• Exercise: Please transcribe exactly the lines from the one containing "left eye: (1231, 872)" through the end of the records below, both included, and nothing else.

── Extracted entries ──

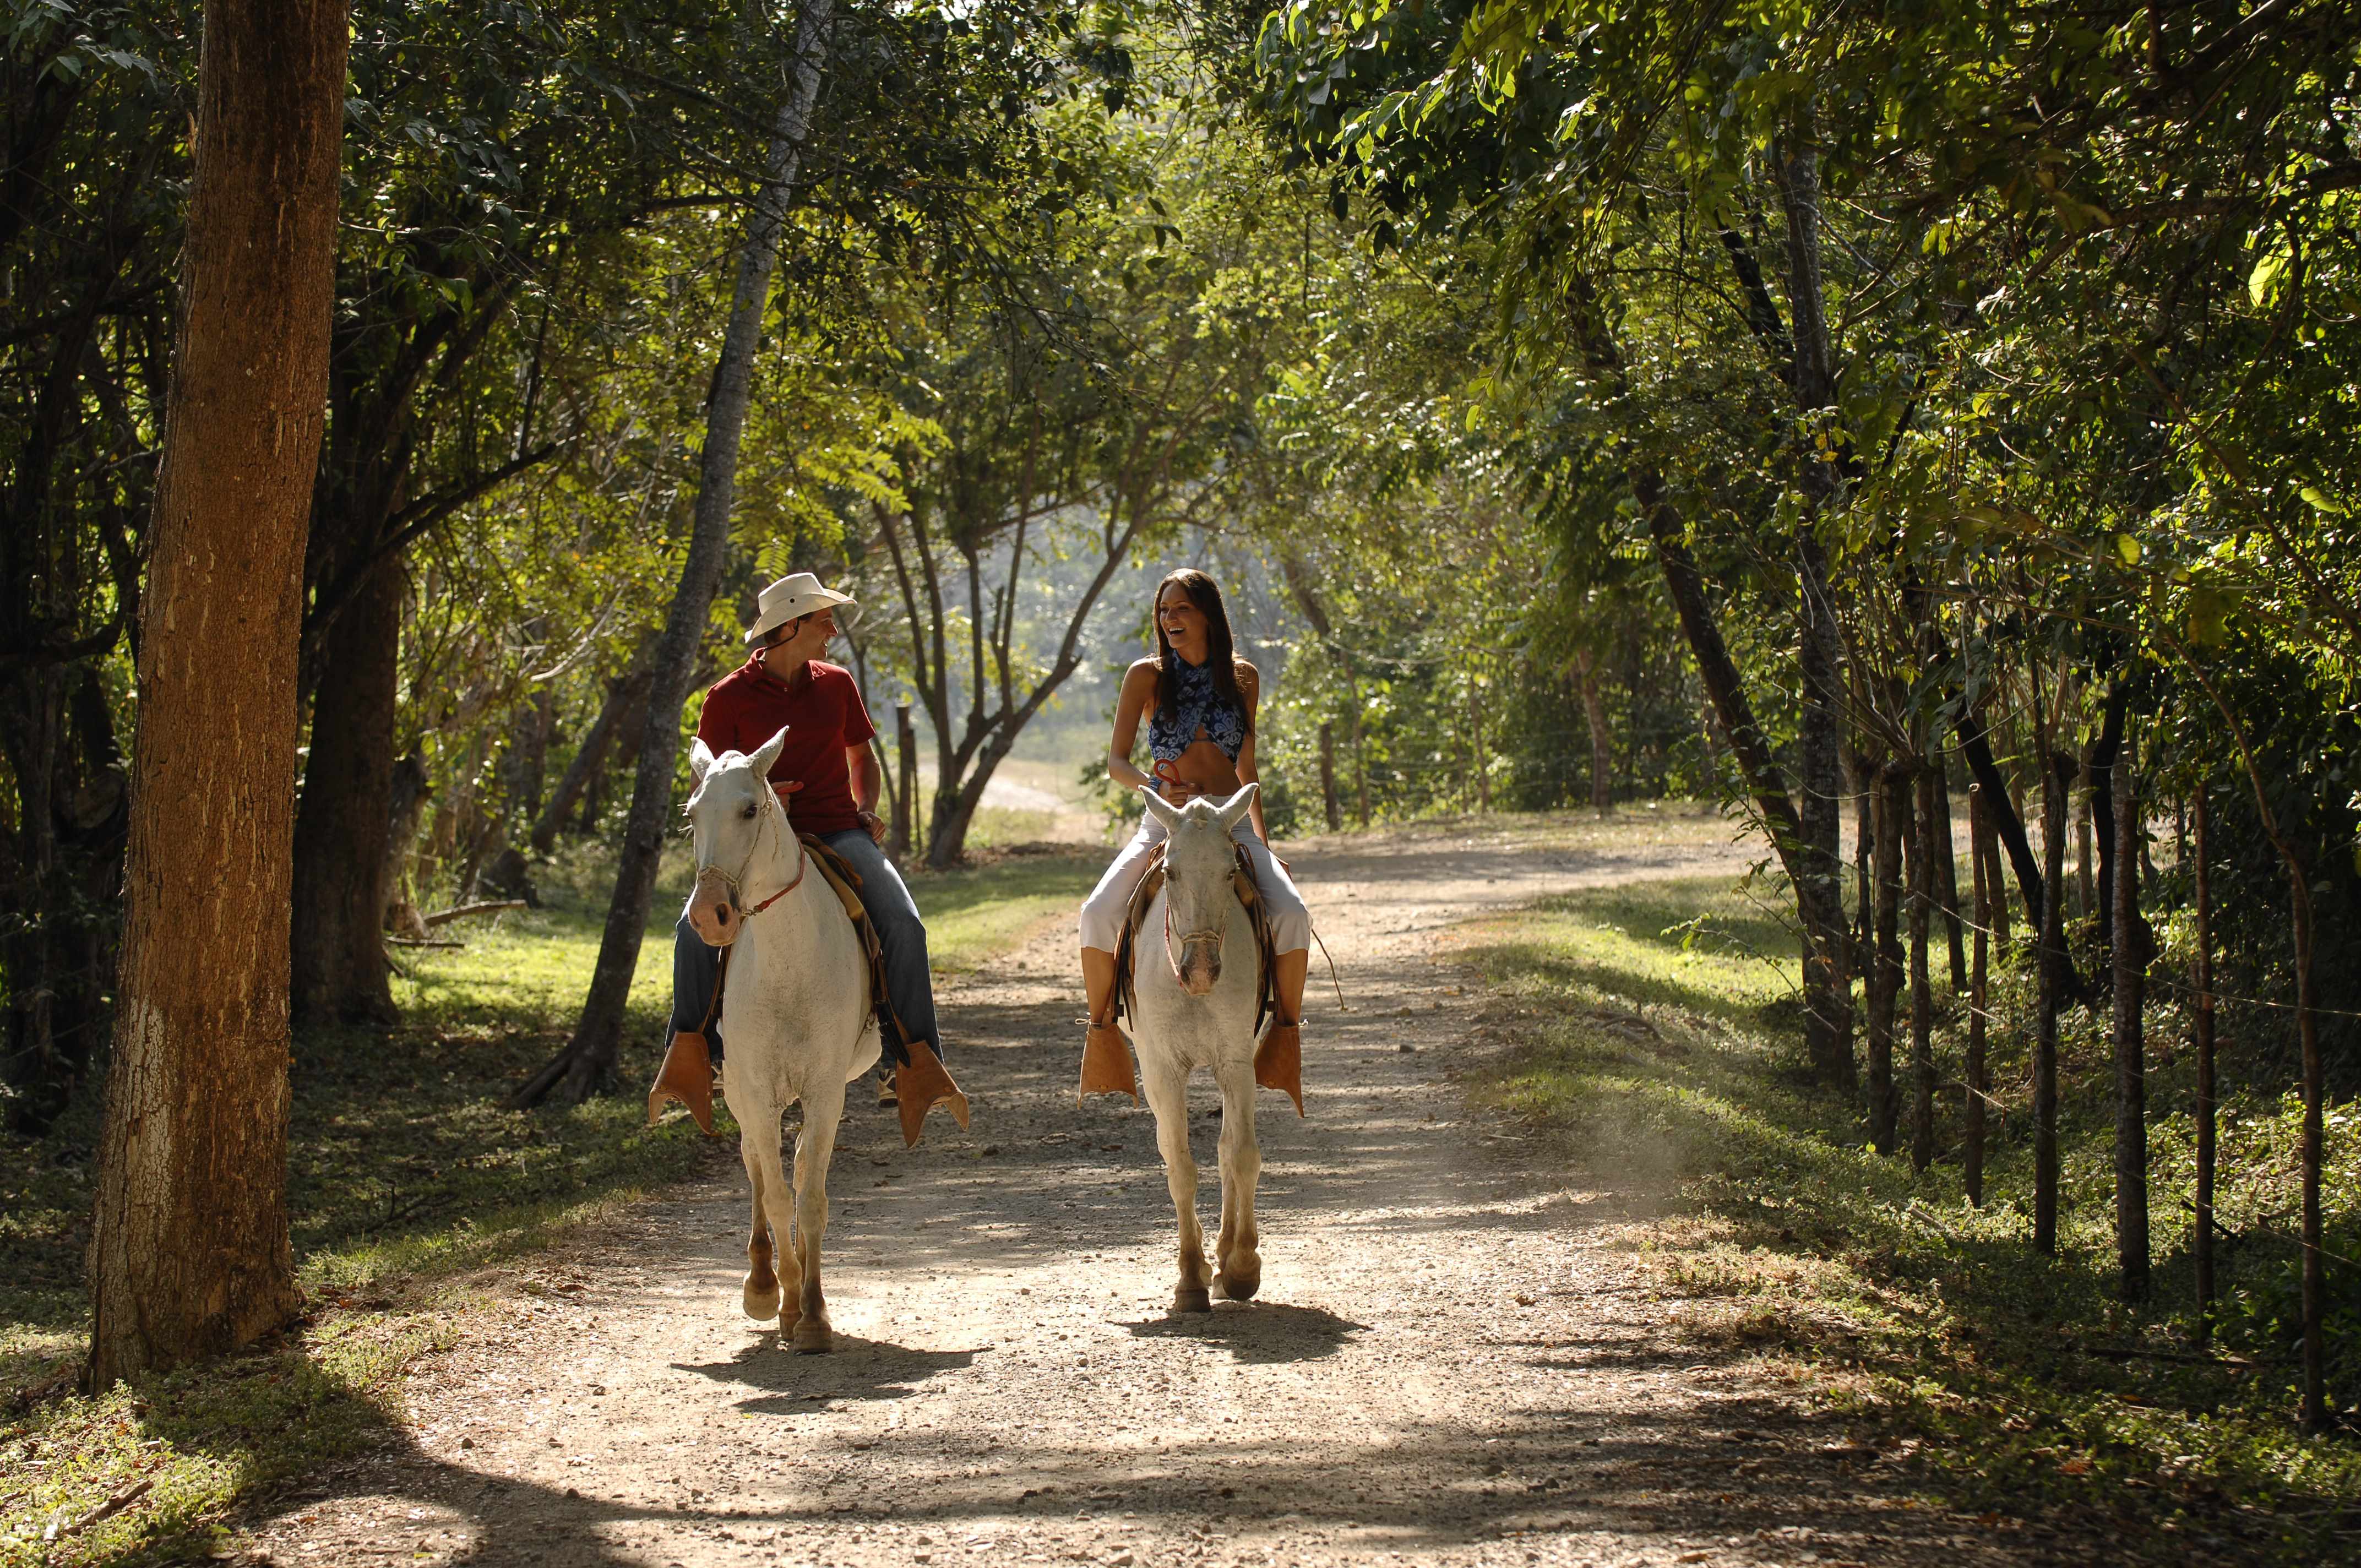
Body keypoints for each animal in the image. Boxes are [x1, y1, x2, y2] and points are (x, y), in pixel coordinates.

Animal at [689, 727, 883, 1351]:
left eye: (750, 809)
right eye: (692, 814)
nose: (710, 915)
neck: (788, 960)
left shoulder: (824, 1091)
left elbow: (812, 1197)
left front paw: (815, 1314)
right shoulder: (754, 1092)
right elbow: (775, 1195)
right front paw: (787, 1298)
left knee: (796, 1165)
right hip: (740, 1093)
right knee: (756, 1163)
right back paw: (762, 1286)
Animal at [1124, 783, 1275, 1313]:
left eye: (1231, 872)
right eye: (1170, 871)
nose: (1203, 970)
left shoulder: (1236, 1062)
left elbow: (1242, 1155)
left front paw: (1242, 1266)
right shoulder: (1163, 1071)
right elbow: (1180, 1166)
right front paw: (1190, 1275)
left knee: (1230, 1147)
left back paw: (1229, 1253)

───

• Completed task:
left eye: (1231, 872)
right eye: (1170, 871)
nose: (1203, 970)
left shoulder: (1236, 1062)
left elbow: (1242, 1155)
left front paw: (1242, 1266)
right shoulder: (1163, 1071)
right elbow: (1180, 1166)
right front paw: (1190, 1275)
left knee: (1230, 1147)
left back paw: (1229, 1253)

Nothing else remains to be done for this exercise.